Aravana, who in addition to his role at the Biennale is also the recipient of the 2016 Pritzker Prize – the most prestigious award bestowed on architects – is, however, also concerned to throw new light on the (built) environment: just as archaeologist Maria Reiche obtains a fresh view of the Peruvian steppe using a simple ladder, giving her a new vantage point from which to study the famous Nazca lines, Aravena understands architecture as a tool and strategy for visualising new perspectives and concealed features. The photo of the archaeologist taken by travel writer Bruce Chatwin thus adorns the exhibition poster for the 2016 Architecture Biennale.

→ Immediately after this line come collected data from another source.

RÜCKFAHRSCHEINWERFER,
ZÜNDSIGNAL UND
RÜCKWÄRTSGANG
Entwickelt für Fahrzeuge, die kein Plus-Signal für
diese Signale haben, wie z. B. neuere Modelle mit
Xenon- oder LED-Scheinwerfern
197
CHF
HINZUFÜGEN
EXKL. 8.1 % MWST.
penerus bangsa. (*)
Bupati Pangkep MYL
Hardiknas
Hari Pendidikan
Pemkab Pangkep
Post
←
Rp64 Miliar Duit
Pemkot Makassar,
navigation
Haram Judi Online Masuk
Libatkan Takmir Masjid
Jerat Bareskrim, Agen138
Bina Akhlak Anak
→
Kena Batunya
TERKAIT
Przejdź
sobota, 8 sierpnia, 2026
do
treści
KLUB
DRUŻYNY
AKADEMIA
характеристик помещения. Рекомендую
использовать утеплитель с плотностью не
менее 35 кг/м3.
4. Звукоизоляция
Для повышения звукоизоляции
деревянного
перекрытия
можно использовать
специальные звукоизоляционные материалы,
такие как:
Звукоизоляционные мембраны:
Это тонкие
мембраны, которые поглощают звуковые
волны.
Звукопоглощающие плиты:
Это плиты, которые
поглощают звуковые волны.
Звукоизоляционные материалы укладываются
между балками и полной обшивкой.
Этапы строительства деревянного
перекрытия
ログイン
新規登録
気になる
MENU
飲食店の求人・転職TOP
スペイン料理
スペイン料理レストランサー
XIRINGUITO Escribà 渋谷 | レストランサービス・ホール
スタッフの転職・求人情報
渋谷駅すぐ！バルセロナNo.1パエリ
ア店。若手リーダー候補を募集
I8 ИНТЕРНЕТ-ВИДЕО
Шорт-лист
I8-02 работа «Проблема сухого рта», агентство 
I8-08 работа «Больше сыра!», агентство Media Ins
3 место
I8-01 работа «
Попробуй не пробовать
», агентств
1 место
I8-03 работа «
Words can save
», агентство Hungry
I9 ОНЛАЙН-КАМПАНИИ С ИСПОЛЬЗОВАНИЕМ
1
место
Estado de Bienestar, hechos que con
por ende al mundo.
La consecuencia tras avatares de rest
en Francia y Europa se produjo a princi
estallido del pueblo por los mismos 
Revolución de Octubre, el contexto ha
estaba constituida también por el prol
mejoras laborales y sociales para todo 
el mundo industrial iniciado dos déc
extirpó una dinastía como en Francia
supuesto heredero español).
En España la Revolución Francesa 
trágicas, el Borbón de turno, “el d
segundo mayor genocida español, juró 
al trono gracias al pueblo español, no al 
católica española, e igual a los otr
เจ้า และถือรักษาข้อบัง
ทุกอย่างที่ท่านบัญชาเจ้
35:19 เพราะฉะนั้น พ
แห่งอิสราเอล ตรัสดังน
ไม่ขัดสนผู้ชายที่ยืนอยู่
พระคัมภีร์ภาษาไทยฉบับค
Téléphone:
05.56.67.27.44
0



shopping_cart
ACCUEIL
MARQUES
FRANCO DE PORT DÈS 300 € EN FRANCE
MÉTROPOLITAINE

At the main exhibition at the “Arsenale”, and at the Biennale pavillion in the “Giardini”, Aravena has assembled 24 exhibits by different architectural practices and institutions he trusts to pursue these strategies. The selected participants were charged with addressing a “specific issue” and presenting solutions to them.
The results are impressive: right at the beginning, visitors are welcomed in a limestone vault created by ETH Zürich. This is followed by a documentation of traditional Chinese villages, prepared by Chinese Pritzker Prize winner Wang Shu as a highly aesthetic collection of materials and building techniques. The Austrian Marte.Marte practice is showing models of (engineering) structures carved into concrete blocks that reveal the complex landscapes of the Alps – the weighty concrete cubes with their finely chiselled models hint at the challenges involved in bringing architecture to this environment. Beneath the word “Neubau” in neon lettering, German architects BeL have laid out a cityscape made of blue Styrodur showing compacted house building solutions. “Lightscapes” is then the name given by the engineers at Transsolar to their light installation planned for the Louvre Abu Dhabi that imitates the sun’s rays.
Aravena is also contributing personally. At both the Arsenale and the Biennale pavillion, visitors first pass through a room with walls made up of hundreds of layers of old plasterboard, while a sea of metal profiles hang from the ceiling – all scrap inherited from the last Art Biennale: a self-reflexive element, a powerful artistic comment that reveals an otherwise unnoticed aspect of the Biennale – its wasteful “underside”. It’s an angle we really like at Wilkhahn – after all, robust design that is well-thought out in every respect is just as much a key part of our business as is the responsible use of resources.